Elas inicialmente pensaram que o tema da temporada casaria bem com o verão, época de mosquitos, até serem surpreendidas pela proporção da pandemia de covid-19 e se verem obrigadas a fazer adaptações. “Quem quer saber de zika quando se está no meio de uma pandemia de coronavírus? Então estamos fazendo esse trabalho para conectar os pontos”, explica Sarah.

Assim como o Sars-CoV-2 agora, embora por razões distintas, o Zika era um vírus muito pouco conhecido, o que demanda uma grande quantidade de pesquisa científica para encarar o problema. “Pelo que conversamos com especialistas, essa situação de lidar com novos vírus e novas epidemias pode ficar cada vez mais comum, devido ao tanto de mobilidade humana que existe hoje e à degradação ambiental”, conta Sarah. “Essas duas epidemias são uma lição de que não podemos abaixar a guarda”.

Outra aproximação entre as epidemias diz respeito a seus impactos socio-econômicos, tema do terceiro episódio, lançado nesta semana. “A epidemia de zika teve um impacto de gênero muito forte, a questão das mães das crianças com a síndrome congênita do zika, que até hoje vivem uma situação de abandono.
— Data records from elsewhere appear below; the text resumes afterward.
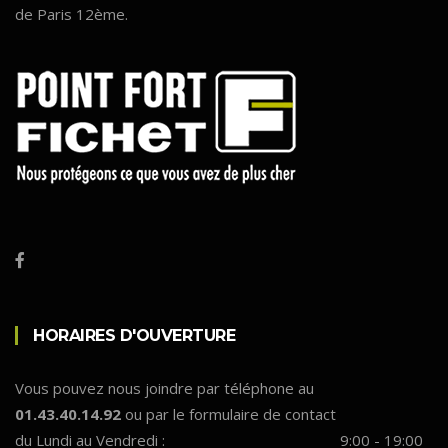
de Paris 12ème.
HORAIRES D'OUVERTURE
Vous pouvez nous joindre par téléphone au
01.43.40.14.92
ou par le formulaire de contact
du Lundi au Vendredi :
9:00 - 19:00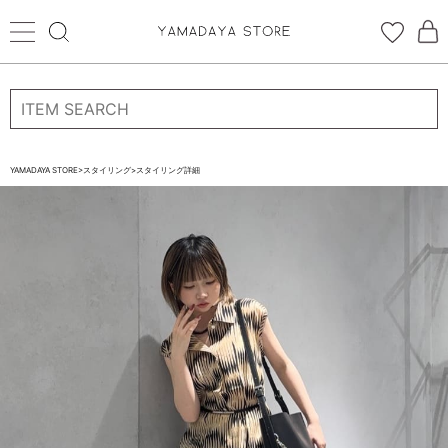
ログイン
新規会員登録
お気に入り登録
YAMADAYA STORE
>
スタイリング
>
スタイリング詳細
お気に入り
ログイン
CATEGORYから探す
STORE BRAND・LABELから探す
すべての商品
新着商品
予約商品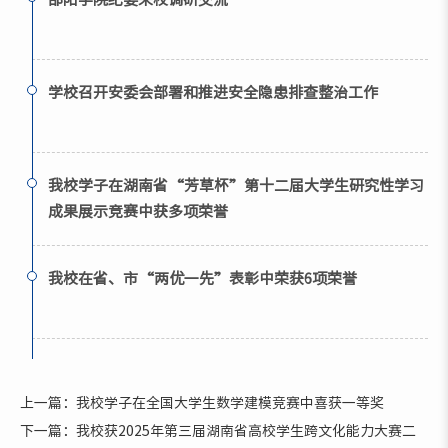
学校召开安委会部署和推进安全隐患排查整治工作
我校学子在湖南省“芳草杯”第十二届大学生研究性学习
成果展示竞赛中获多项荣誉
我校在省、市“两优一先”表彰中荣获6项荣誉
上一篇：我校学子在全国大学生数学建模竞赛中喜获一等奖
下一篇：我校获2025年第三届湖南省高校学生跨文化能力大赛二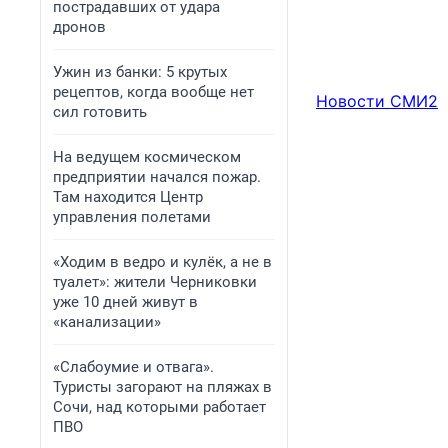
пострадавших от удара
дронов
Ужин из банки: 5 крутых
рецептов, когда вообще нет
Новости СМИ2
сил готовить
На ведущем космическом
предприятии начался пожар.
Там находится Центр
управления полетами
«Ходим в ведро и кулёк, а не в
туалет»: жители Черниковки
уже 10 дней живут в
«канализации»
«Слабоумие и отвага».
Туристы загорают на пляжах в
Сочи, над которыми работает
ПВО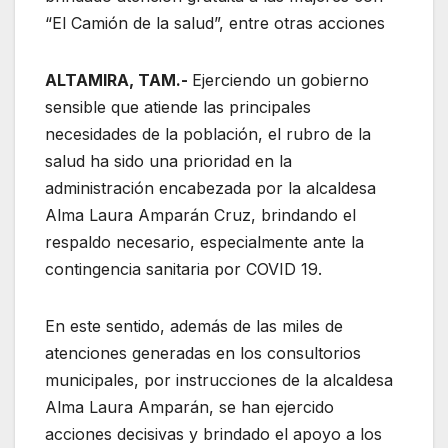
“El Camión de la salud”, entre otras acciones
ALTAMIRA, TAM.-
Ejerciendo un gobierno
sensible que atiende las principales
necesidades de la población, el rubro de la
salud ha sido una prioridad en la
administración encabezada por la alcaldesa
Alma Laura Amparán Cruz, brindando el
respaldo necesario, especialmente ante la
contingencia sanitaria por COVID 19.
En este sentido, además de las miles de
atenciones generadas en los consultorios
municipales, por instrucciones de la alcaldesa
Alma Laura Amparán, se han ejercido
acciones decisivas y brindado el apoyo a los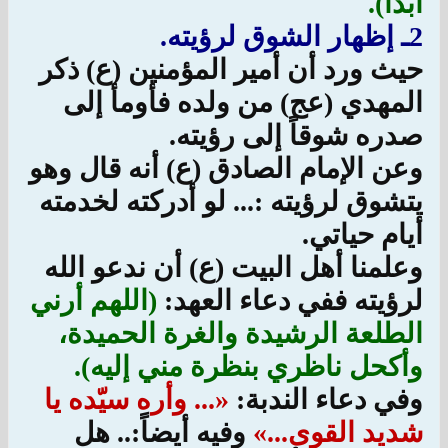
أبداً).
2ـ إظهار الشوق لرؤيته.
حيث ورد أن أمير المؤمنين (ع) ذكر
المهدي (عج) من ولده فأومأ إلى
صدره شوقاً إلى رؤيته.
وعن الإمام الصادق (ع) أنه قال وهو
يتشوق لرؤيته :... لو أدركته لخدمته
أيام حياتي.
وعلمنا أهل البيت (ع) أن ندعو الله
لرؤيته ففي دعاء العهد:
(اللهم أرني
الطلعة الرشيدة والغرة الحميدة،
وأكحل ناظري بنظرة مني إليه).
وفي دعاء الندبة:
«... وأره سيّده يا
شديد القوى...»
وفيه أيضاً:.. هل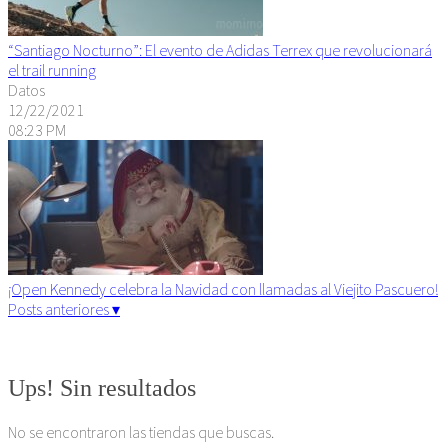
“Santiago Nocturno”: El evento de Adidas Terrex que revolucionará
el trail running
Datos
12/22/2021
08:23 PM
¡Open Kennedy celebra la Navidad con llamadas al Viejito Pascuero!
Posts anteriores ▾
Algunos derechos reservados. 2015
Ups! Sin resultados
No se encontraron las tiendas que buscas.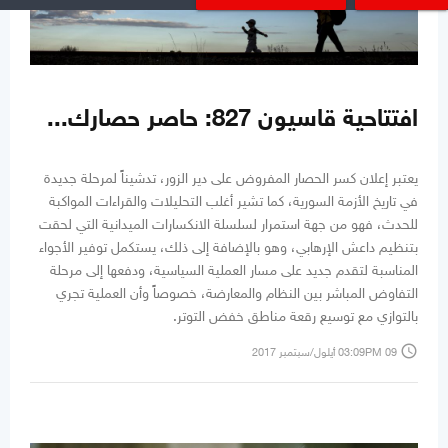
افتتاحية قاسيون 827: حاصر حصارك...
يعتبر إعلان كسر الحصار المفروض على دير الزور، تدشيناً لمرحلة جديدة
في تاريخ الأزمة السورية، كما تشير أغلب التحليلات والقراءات المواكبة
للحدث، فهو من جهة استمرار لسلسلة الانكسارات الميدانية التي لحقت
بتنظيم داعش الإرهابي، وهو بالإضافة إلى ذلك، يستكمل توفير الأجواء
المناسبة لتقدم جديد على مسار العملية السياسية، ودفعها إلى مرحلة
التفاوض المباشر بين النظام والمعارضة، خصوصاً وأن العملية تجري
بالتوازي مع توسيع رقعة مناطق خفض التوتر.
access_time
03:09PM 09 أيلول/سبتمبر 2017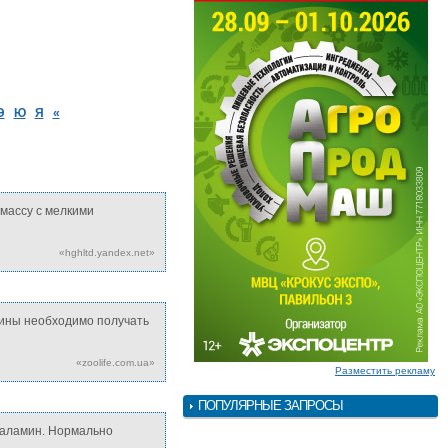
Э
Ю
Я
«
 массу с мелкими
«hghltd.yandex.net»
мины необходимо получать
«zoolife.com.ua»
Разместить рекламу
ПОПУЛЯРНЫЕ ЗАПРОСЫ
обаламин. Нормально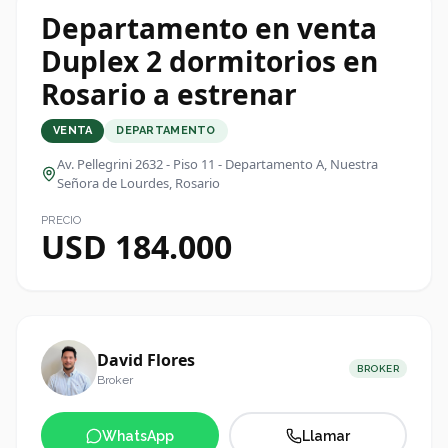
Departamento en venta
Duplex 2 dormitorios en
Rosario a estrenar
VENTA
DEPARTAMENTO
Av. Pellegrini 2632 - Piso 11 - Departamento A
, Nuestra
Señora de Lourdes, Rosario
PRECIO
USD 184.000
David Flores
BROKER
Broker
WhatsApp
Llamar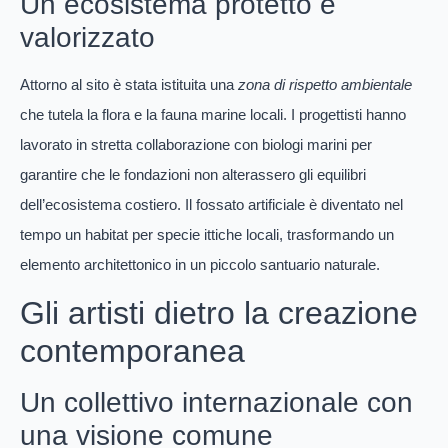
Un ecosistema protetto e
valorizzato
Attorno al sito è stata istituita una
zona di rispetto ambientale
che tutela la flora e la fauna marine locali. I progettisti hanno
lavorato in stretta collaborazione con biologi marini per
garantire che le fondazioni non alterassero gli equilibri
dell’ecosistema costiero. Il fossato artificiale è diventato nel
tempo un habitat per specie ittiche locali, trasformando un
elemento architettonico in un piccolo santuario naturale.
Gli artisti dietro la creazione
contemporanea
Un collettivo internazionale con
una visione comune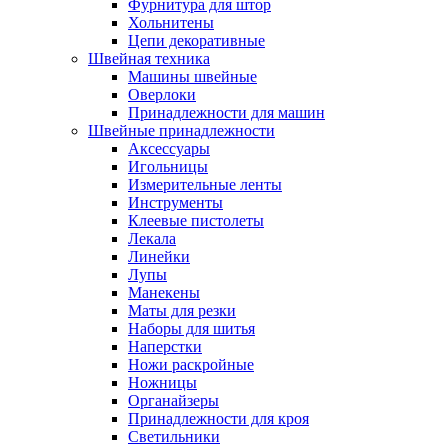
Фурнитура для штор
Хольнитены
Цепи декоративные
Швейная техника
Машины швейные
Оверлоки
Принадлежности для машин
Швейные принадлежности
Аксессуары
Игольницы
Измерительные ленты
Инструменты
Клеевые пистолеты
Лекала
Линейки
Лупы
Манекены
Маты для резки
Наборы для шитья
Наперстки
Ножи раскройные
Ножницы
Органайзеры
Принадлежности для кроя
Светильники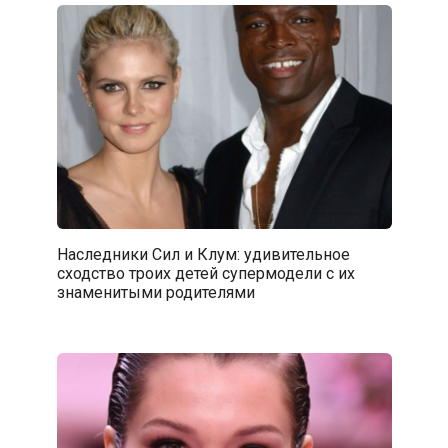
Наследники Сил и Клум: удивительное
сходство троих детей супермодели с их
знаменитыми родителями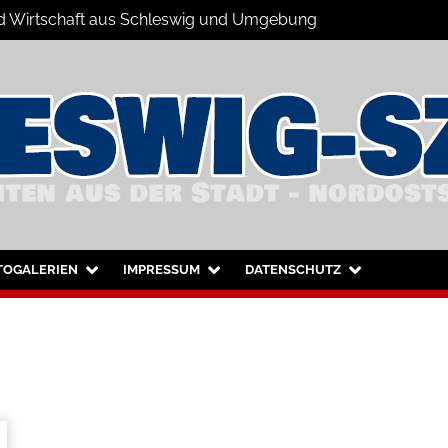
 und Wirtschaft aus Schleswig und Umgebung
hleswig und Umgebung
TOGALERIEN
IMPRESSUM
DATENSCHUTZ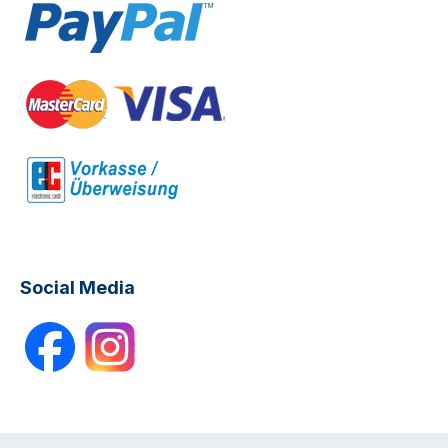
Social Media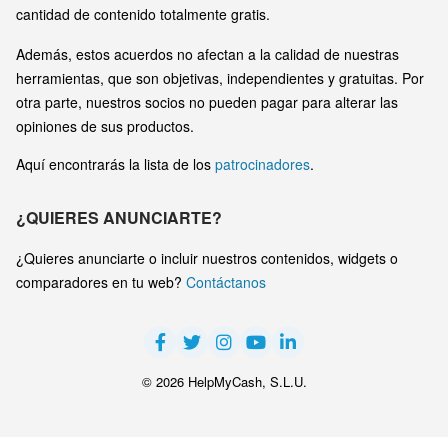
cantidad de contenido totalmente gratis.
Además, estos acuerdos no afectan a la calidad de nuestras
herramientas, que son objetivas, independientes y gratuitas. Por
otra parte, nuestros socios no pueden pagar para alterar las
opiniones de sus productos.
Aquí encontrarás la lista de los
patrocinadores
.
¿QUIERES ANUNCIARTE?
¿Quieres anunciarte o incluir nuestros contenidos, widgets o
comparadores en tu web?
Contáctanos
© 2026 HelpMyCash, S.L.U.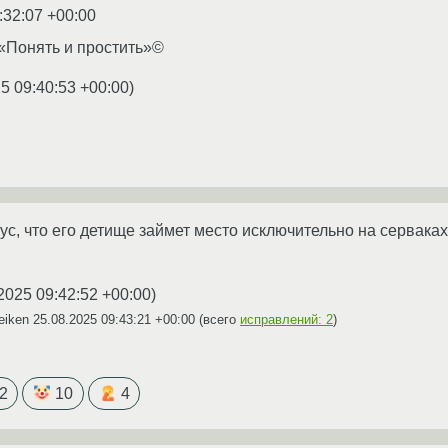
:32:07 +00:00
«Понять и простить»©
5 09:40:53 +00:00
)
с, что его детище займет место исключительно на серваках,
2025 09:42:52 +00:00
)
eiken
25.08.2025 09:43:21 +00:00
(всего
исправлений: 2
)
2
10
4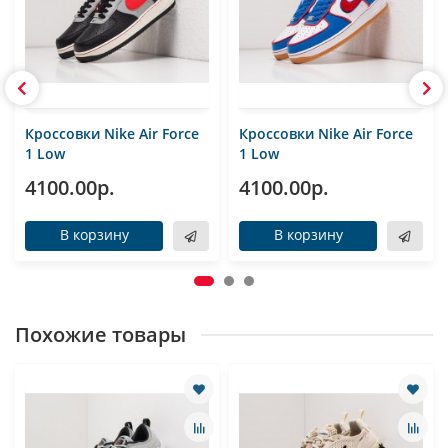
Кроссовки Nike Air Force
Кроссовки Nike Air Force
1 Low
1 Low
4100.00р.
4100.00р.
В корзину
В корзину
Похожие товары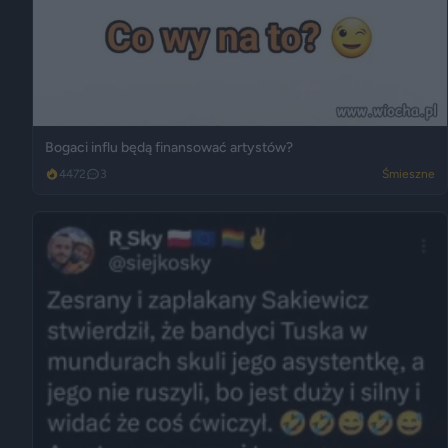
Bogaci influ będą finansować artystów?
4472
3
Śmieszne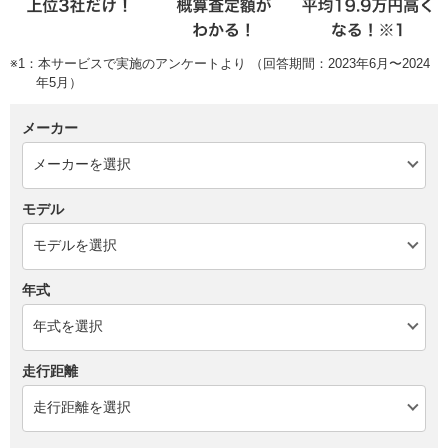
※1：本サービスで実施のアンケートより （回答期間：2023年6月〜2024
年5月）
メーカー
モデル
年式
走行距離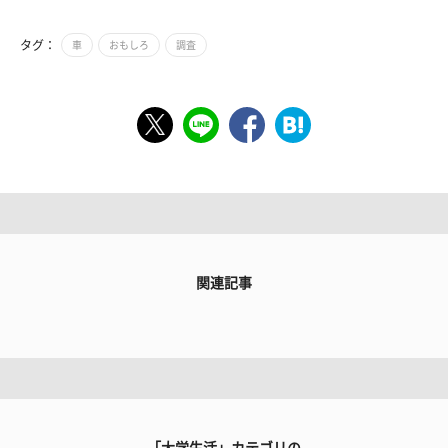
タグ：
車
おもしろ
調査
関連記事
「大学生活」カテゴリの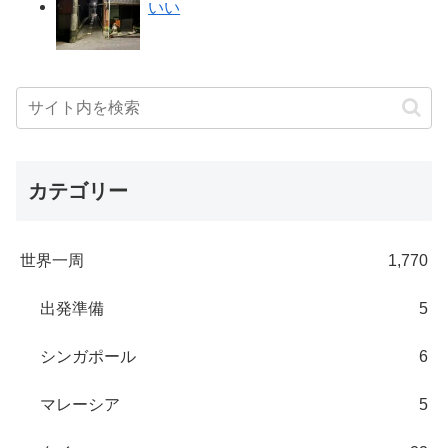
いい
カテゴリー
世界一周
1,770
出発準備
5
シンガポール
6
マレーシア
5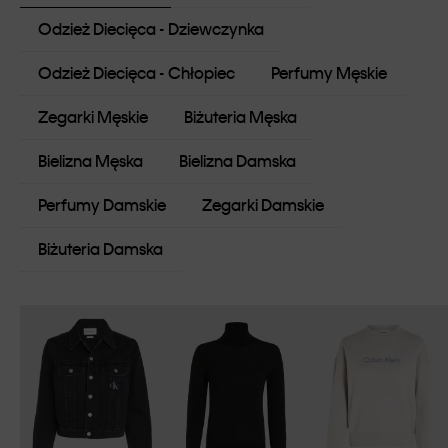
Odzież Diecięca - Dziewczynka
Odzież Diecięca - Chłopiec
Perfumy Męskie
Zegarki Męskie
Biżuteria Męska
Bielizna Męska
Bielizna Damska
Perfumy Damskie
Zegarki Damskie
Biżuteria Damska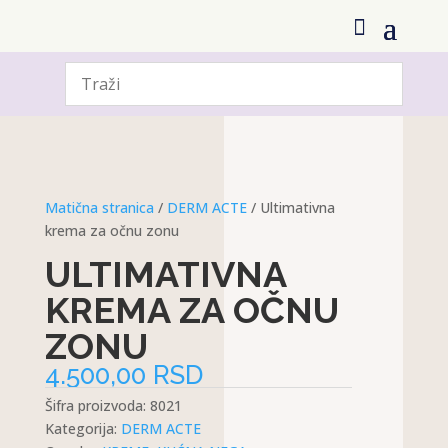
Matična stranica
/
DERM ACTE
/ Ultimativna
krema za očnu zonu
ULTIMATIVNA
KREMA ZA OČNU
ZONU
4.500,00
RSD
Šifra proizvoda:
8021
Kategorija:
DERM ACTE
Uma epidemia não termina quando os casos caem e os jornais param de falar do assunto”, conta Bia. E prossegue: “Com a questão do corona, já conseguimos ver muito claro que os impactos que temos hoje vão demorar muito para ir embora, se é que vão. Uma epidemia é capaz de jogar luz sobre um monte de coisas que já estavam lá, mas não percebíamos”.